Zu dieser unserer entscheidenden Frage, von der die Zukunft des Mennonitentums in Paraguay abhängt, hat Peter P. Klassen kürzlich in einer Fernsehreportage über Alltagskultur in Filadelfia eine wegweisende Antwort geliefert. Der Journalist Rubín wollte wissen, wie ein Außenstehender Mennonit werden kann. Darauf Klassen etwa wie folgt:

 

„Nun, die Antwort ist sehr einfach. Sie müssen sich zu Jesus Christus bekehren, Sie müssen sich auf ihren Glauben taufen lassen und sich verbindlich einer Gemeinde anschließen.

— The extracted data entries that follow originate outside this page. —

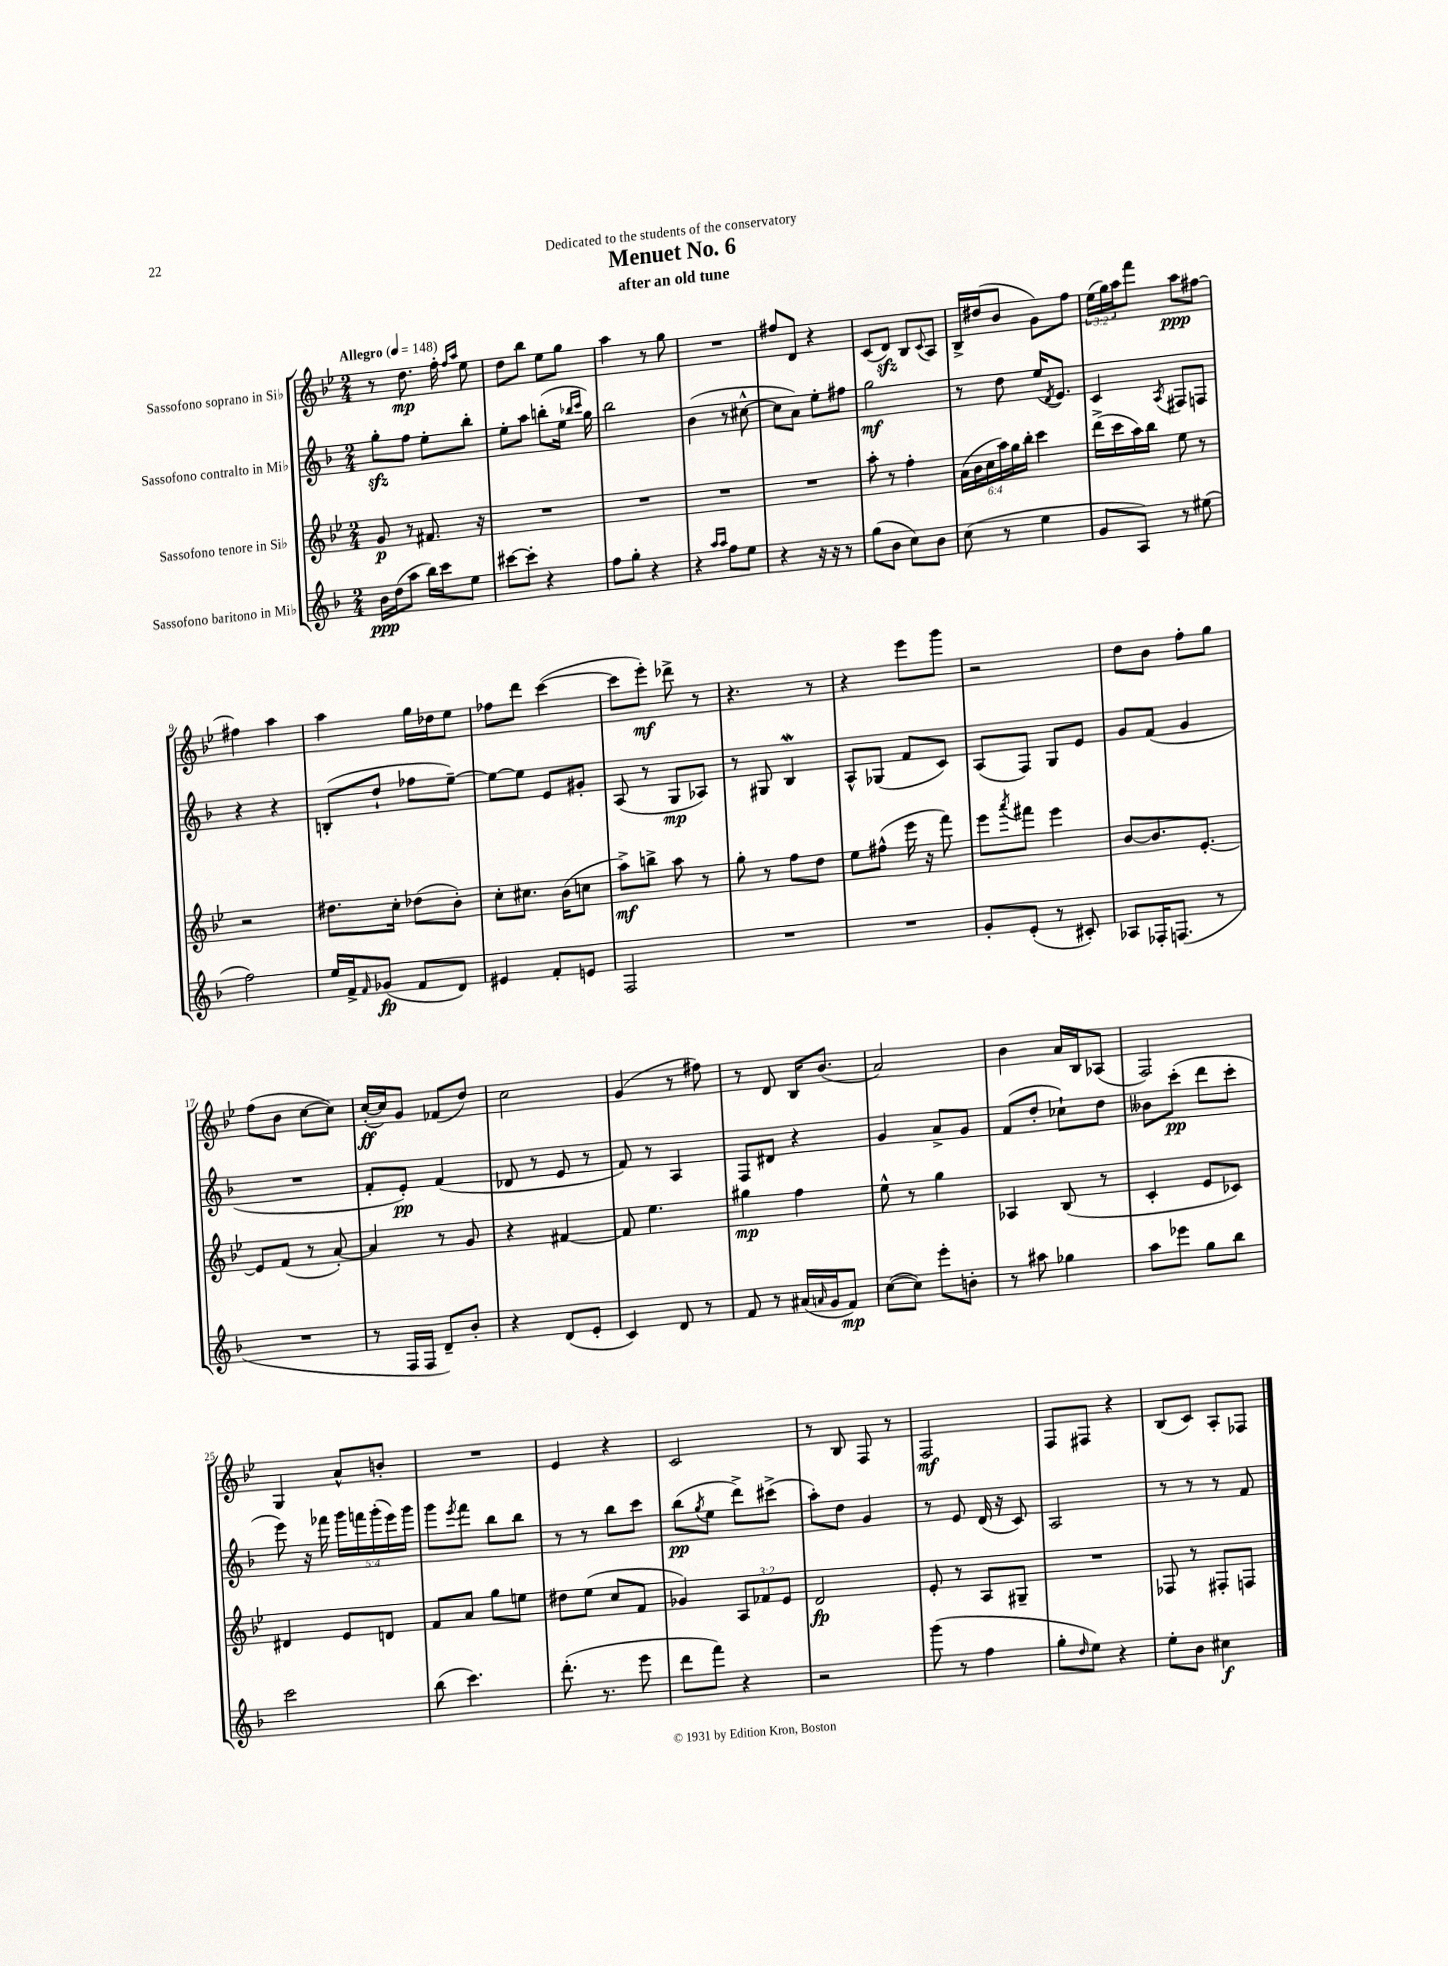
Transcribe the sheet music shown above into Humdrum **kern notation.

**kern	**kern	**kern	**kern
*staff4	*staff3	*staff2	*staff1
*clefG2	*clefG2	*clefG2	*clefG2
*k[b-]	*k[b-e-]	*k[b-]	*k[b-e-]
*M2/4	*M2/4	*M2/4	*M2/4
*MM148	*MM148	*MM148	*MM148
16b-	8g	8gg'	8r
(16dd	.	.	.
8aa	8r	8ff	8.dd
16bb-)	8.f#	8ee'	.
16ccc	.	.	16ff'
.	.	.	16qqff
.	.	.	16qqaa
8ee	.	8bb-'	8ee-
.	16r	.	.
=	=	=	=
[8ccc#	2r	8ee'	8dd
8ccc#']	.	8aa	8bb-
4r	.	(8bb'	8ee-
.	.	16ee	8gg
.	.	16qqbb-	.
.	.	16qqccc	.
.	.	16gg)	.
=	=	=	=
8ff	2r	2bb-	4aa
8gg'	.	.	.
4r	.	.	8r
.	.	.	8gg
=	=	=	=
4r	2r	(4b-	2r
16qqaa	.	.	.
16qqaa	.	.	.
8ff	.	8r	.
8ee	.	[8cc#^^	.
=	=	=	=
4r	2r	8cc#]	8ff#
.	.	8a)	8d
16r	.	8ee'	4r
16r	.	.	.
8r	.	8ff#	.
=	=	=	=
(8gg	8aa'	2gg	(8c
8b-	8r	.	8d)
8cc)	4ff'	.	8B-
.	.	.	8qqc
8b-	.	.	8A
=	=	=	=
(8cc	(24a	8r	16B-^
.	24b-	.	.
.	.	.	(16dd#
.	24cc	.	.
8r	24aa)	8dd	8b-
.	24gg	.	.
.	24bb-'	.	.
4ee	4ccc	(16ee	8g)
.	.	8qd	.
.	.	8.e)	.
.	.	.	8ff
=	=	=	=
8g	(16ddd^	4c	(24ee-
.	.	.	24gg)
.	16ccc	.	.
.	.	.	24aa
8A)	16aa)	.	8fff
.	16bb-	.	.
.	.	8qA	.
8r	8ee-	8F#	8aa
(8ee#	8r	8F	[8ff#
=	=	=	=
2ff)	2r	4r	4ff#]
.	.	4r	4aa
=	=	=	=
16ee	8.dd#	(8B'	4aa
16f^	.	.	.
16qqf	.	.	.
(8g-	.	8dd`	.
.	16cc'	.	.
8f	(8dd-	8ff-	16gg
.	.	.	16dd-
8d)	8b-')	[8ee~)	8ee-
=	=	=	=
4e#	8cc'	8ee_	8ff-
.	8.cc#	8ee]	8ddd
8f'	.	8e	([4ccc
.	(16b-	.	.
8e	8cc	8g#'	.
=	=	=	=
2F	8aa^)	(8A	8ccc]
.	8bb^	8r	8eee-')
.	8aa	8G	8ddd-^
.	8r	8A-)	8r
=	=	=	=
2r	8gg'	8r	4.r
.	8r	8G#	.
.	8ff	4B-	.
.	8dd	.	8r
=	=	=	=
2r	8ee-	8A^^	4r
.	(8ff#^^	(8G-	.
.	16eee-	8f	8eee-
.	16r	.	.
.	8fff)	8c)	8ggg
=	=	=	=
8g'	8eee-	(8A	2r
.	8qaaa	.	.
(8e'	8fff#	8F)	.
8r	4eee-	8G	.
8c#')	.	8e	.
=	=	=	=
8A-	[8b-	8g	8dd
16F-'	8.b-]	(8f	8b-
(8.F	.	.	.
.	.	4g	8ff'
.	[8.e-'	.	.
8r	.	.	8gg
=	=	=	=
2r	8e-]	2r	(8ff
.	(8f	.	8b-
.	8r	.	[8cc
.	[8a')	.	8cc])
=	=	=	=
8r	4a]	8f'	([16cc'
.	.	.	16cc])
16F	.	8e')	8g
16F	.	.	.
8d~)	8r	(4f	(8f-
8b-'	8g	.	8dd)
=	=	=	=
4r	4r	8d-	2cc
.	.	8r	.
(8d	[4f#	8e	.
8e'	.	8r	.
=	=	=	=
4c)	8f#]	8f)	(4g
.	4.ee-	8r	.
8d	.	4A	8r
8r	.	.	8ff#)
=	=	=	=
8f	4gg#	8F	8r
8r	.	8d#	8d
(16a#	4ff	4r	16B-
16qqa	.	.	.
16g	.	.	(8.b-
8f)	.	.	.
=	=	=	=
([8cc	8ee-^^	4g	2a)
8cc])	8r	.	.
8eee'	4gg	8a^	.
8b'	.	8g	.
=	=	=	=
8r	4A-	(8f	4b-
8aa#	.	8dd'	.
4gg-	(8B-	8cc-`)	16a
.	.	.	16B-
.	8r	8dd	(8A-
=	=	=	=
8aa	4c'	8b--	2F)
8eee-	.	(8ccc'	.
8gg	8e-	8ddd	.
8bb-	8c-)	8ccc'	.
=	=	=	=
2ccc	4d#	8eee)	4G
.	.	16r	.
.	.	16fff-	.
.	8e-	20ggg	8a^^
.	.	20fff	.
.	.	(20ggg'	.
.	8d	.	8b'
.	.	20eee)	.
.	.	20ggg	.
=	=	=	=
(8bb-	8f	8ggg	2r
.	.	8qeee	.
4.ccc)	8a	8fff	.
.	8gg	8bb-	.
.	8ee	8bb-	.
=	=	=	=
(8.ddd'	8dd#	8r	4e-
.	(8ee-	8r	.
8.r	.	.	.
.	8cc	8bb-	4r
8eee	8f	8ccc	.
=	=	=	=
8ddd	4g-)	(8bb-	2c
.	.	8qgg	.
8fff)	.	8ee	.
4r	12A	8ddd^)	.
.	12f-	.	.
.	.	(8ccc#^	.
.	12e-	.	.
=	=	=	=
2r	2d	8aa')	8r
.	.	8dd	8B-
.	.	4g	8F
.	.	.	8r
=	=	=	=
(8ggg	8e-'	8r	2F
8r	8r	8e	.
4ff	8A	(16d	.
.	.	16r	.
.	8G#~	8c)	.
=	=	=	=
8gg'	2r	2A	8F
16qqdd	.	.	.
8ee)	.	.	8F#
4r	.	.	4r
=	=	=	=
8ee'	8F-	8r	(8B-
8b-	8r	8r	8c)
4cc#	8F#'	8r	8A'
.	8F	8f	8F-
==	==	==	==
*-	*-	*-	*-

Es gibt tausende indianische, afrikanische und indische Mennoniten, die diesen Weg gegangen sind".

 

Des Rätsels einfache Lösung also: Mennonit wird man durch Bekehrung! Der Jude Rubín glaubte nicht, dass das so einfach wäre. Wir aber können einiges dazu tun, damit es einfacher wird.

 

Aber auch das Gegenteil ist der Fall: Wo keine Christusnachfolge mehr sichtbar wird, wie sie Menno Simons gelehrt hat, wo die verbindliche Zugehörigkeit zur Gemeinde Jesu Christi, die ja die Gemeinde Menno Simons‘ war, verlorengegangen ist, da hat man wohl kein Recht von mennonitischer Identität zu reden. Da müssten für die folkloristischen Elemente und die Pflege der plattdeutschen Kultur andere Etiketten gefunden werden.